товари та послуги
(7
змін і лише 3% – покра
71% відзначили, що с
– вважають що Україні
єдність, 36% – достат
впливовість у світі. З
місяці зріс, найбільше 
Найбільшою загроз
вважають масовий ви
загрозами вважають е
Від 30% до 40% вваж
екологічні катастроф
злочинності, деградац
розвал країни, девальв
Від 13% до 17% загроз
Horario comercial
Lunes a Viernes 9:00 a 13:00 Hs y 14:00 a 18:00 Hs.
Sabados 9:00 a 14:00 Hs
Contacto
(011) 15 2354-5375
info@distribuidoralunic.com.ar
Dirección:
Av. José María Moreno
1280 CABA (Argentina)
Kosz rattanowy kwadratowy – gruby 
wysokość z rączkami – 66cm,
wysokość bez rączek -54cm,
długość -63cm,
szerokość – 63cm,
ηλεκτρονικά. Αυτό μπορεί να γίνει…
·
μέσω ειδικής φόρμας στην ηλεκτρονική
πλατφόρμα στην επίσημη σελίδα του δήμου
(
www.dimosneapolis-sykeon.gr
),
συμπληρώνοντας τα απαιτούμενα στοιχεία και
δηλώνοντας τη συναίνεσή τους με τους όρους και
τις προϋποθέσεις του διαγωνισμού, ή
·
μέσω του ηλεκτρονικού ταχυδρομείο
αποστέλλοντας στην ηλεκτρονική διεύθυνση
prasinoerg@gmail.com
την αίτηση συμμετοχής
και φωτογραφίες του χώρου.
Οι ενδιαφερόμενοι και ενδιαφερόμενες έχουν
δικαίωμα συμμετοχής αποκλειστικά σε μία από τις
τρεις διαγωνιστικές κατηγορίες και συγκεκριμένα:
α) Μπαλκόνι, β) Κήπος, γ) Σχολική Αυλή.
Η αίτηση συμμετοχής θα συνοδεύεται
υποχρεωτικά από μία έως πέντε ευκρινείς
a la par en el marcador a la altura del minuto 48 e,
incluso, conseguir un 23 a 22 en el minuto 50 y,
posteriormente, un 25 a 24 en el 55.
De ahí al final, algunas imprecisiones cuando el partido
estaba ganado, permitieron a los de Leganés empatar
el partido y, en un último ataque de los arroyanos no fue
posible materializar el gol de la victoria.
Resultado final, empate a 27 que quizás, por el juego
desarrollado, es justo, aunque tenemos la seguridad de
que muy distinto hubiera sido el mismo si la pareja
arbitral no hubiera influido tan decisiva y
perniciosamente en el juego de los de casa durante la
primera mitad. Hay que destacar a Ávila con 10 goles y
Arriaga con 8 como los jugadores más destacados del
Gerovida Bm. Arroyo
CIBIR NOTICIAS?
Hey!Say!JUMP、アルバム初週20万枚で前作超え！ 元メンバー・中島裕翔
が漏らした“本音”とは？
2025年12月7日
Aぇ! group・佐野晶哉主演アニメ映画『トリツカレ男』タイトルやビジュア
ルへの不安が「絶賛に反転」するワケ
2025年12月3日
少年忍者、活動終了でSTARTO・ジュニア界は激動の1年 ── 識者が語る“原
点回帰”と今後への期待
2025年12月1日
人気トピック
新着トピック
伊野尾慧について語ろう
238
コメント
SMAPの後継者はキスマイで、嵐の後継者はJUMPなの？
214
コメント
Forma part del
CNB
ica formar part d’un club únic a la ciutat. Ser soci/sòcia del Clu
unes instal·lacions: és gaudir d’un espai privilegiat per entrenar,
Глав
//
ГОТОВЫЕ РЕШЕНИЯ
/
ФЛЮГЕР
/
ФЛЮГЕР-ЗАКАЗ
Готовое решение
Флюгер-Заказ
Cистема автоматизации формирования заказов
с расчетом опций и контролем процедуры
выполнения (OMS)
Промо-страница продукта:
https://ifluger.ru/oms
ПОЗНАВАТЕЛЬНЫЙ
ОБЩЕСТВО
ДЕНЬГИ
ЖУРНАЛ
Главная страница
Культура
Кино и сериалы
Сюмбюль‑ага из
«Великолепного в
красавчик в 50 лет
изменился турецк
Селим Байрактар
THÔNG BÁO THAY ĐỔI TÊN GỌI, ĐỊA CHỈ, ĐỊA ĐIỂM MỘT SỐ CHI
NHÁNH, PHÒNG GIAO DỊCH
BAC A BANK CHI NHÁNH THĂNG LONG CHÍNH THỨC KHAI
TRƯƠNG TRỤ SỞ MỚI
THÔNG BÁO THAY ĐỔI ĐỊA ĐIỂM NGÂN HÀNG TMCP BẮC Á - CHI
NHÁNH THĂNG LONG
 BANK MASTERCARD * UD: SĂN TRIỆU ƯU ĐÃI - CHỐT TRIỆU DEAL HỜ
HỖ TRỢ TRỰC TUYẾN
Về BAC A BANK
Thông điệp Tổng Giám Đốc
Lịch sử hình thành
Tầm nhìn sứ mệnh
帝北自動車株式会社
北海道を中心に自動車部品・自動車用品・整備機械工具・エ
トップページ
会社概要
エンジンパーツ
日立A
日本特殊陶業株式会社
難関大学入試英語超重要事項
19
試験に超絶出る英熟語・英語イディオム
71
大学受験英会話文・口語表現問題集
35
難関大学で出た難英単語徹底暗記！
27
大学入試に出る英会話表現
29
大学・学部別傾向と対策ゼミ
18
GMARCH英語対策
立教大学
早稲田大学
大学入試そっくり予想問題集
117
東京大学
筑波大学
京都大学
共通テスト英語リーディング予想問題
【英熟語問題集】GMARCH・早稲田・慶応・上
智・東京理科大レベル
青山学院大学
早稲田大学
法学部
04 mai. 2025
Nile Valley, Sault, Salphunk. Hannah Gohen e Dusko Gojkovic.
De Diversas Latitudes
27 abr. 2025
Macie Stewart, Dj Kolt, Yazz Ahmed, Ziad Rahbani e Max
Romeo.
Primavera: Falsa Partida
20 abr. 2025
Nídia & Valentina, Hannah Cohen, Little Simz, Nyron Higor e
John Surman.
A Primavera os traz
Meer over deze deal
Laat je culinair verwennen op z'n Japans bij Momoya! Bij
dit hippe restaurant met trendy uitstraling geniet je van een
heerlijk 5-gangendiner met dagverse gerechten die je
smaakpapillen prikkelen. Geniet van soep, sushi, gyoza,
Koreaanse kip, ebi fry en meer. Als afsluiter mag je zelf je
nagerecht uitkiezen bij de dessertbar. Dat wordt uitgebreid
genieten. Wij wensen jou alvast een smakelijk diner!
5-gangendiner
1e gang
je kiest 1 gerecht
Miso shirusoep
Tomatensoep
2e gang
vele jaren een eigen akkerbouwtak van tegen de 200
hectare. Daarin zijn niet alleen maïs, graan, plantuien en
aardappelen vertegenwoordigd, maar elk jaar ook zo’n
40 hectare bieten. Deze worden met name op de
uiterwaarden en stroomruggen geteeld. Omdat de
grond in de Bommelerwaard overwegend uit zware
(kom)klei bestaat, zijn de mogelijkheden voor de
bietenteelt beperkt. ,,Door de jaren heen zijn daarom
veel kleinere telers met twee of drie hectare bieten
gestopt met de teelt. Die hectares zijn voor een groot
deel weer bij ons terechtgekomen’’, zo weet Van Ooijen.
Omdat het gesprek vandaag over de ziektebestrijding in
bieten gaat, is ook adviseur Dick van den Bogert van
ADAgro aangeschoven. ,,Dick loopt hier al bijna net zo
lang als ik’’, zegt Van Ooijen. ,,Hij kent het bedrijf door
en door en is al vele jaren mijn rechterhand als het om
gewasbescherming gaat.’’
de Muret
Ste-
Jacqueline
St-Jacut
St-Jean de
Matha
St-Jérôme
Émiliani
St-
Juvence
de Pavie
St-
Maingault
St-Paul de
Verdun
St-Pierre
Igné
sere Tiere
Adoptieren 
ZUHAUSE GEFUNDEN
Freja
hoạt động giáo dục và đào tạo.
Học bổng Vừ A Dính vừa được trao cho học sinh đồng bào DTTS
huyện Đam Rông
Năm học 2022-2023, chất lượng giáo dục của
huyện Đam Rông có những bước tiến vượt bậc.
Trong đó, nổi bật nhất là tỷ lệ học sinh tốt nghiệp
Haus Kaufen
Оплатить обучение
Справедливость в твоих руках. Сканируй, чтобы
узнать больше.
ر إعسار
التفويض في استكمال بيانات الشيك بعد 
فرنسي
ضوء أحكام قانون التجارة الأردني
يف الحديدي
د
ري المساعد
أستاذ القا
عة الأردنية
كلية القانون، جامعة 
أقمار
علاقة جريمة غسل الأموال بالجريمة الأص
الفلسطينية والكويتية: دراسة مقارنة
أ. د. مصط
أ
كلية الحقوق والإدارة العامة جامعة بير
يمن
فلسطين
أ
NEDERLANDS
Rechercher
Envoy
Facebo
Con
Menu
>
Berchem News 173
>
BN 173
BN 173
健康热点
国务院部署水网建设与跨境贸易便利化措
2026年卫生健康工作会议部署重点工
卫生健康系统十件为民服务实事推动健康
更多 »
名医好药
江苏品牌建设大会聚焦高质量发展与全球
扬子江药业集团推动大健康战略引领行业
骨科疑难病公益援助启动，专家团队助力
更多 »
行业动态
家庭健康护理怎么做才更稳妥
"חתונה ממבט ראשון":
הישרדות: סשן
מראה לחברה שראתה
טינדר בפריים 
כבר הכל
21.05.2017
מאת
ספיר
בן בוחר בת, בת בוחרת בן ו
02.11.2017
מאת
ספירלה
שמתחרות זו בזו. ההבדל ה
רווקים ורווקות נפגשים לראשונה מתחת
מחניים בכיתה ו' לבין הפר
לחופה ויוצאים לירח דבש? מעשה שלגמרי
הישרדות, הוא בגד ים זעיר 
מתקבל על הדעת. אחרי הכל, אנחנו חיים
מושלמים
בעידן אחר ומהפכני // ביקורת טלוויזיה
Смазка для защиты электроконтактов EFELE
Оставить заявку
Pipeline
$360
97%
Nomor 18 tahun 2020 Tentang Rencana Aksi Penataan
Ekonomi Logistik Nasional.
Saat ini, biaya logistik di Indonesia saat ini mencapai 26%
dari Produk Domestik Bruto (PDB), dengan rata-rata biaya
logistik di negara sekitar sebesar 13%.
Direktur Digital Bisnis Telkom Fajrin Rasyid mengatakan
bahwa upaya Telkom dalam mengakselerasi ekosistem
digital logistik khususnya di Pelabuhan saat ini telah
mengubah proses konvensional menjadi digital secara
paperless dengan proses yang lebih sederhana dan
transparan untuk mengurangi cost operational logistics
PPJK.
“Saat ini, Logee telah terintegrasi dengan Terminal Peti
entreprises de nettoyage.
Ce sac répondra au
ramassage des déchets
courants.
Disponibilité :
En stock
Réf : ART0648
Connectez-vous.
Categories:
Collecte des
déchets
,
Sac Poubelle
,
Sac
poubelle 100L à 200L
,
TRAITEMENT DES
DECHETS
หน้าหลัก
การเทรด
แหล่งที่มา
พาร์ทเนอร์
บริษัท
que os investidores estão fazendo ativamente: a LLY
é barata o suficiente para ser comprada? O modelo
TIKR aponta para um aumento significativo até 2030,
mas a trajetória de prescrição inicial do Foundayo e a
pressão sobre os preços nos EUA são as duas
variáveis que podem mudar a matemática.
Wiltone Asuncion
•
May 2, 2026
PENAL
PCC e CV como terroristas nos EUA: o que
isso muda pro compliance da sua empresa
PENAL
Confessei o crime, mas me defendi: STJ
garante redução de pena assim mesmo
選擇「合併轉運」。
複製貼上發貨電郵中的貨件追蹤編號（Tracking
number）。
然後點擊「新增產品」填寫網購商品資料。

+++++

### [TASK OBJECTIVE]
Give the number of lines in the data that include the string "gangendiner", please, and nothing else.

### [ANSWER FOR THIS EXERCISE]
2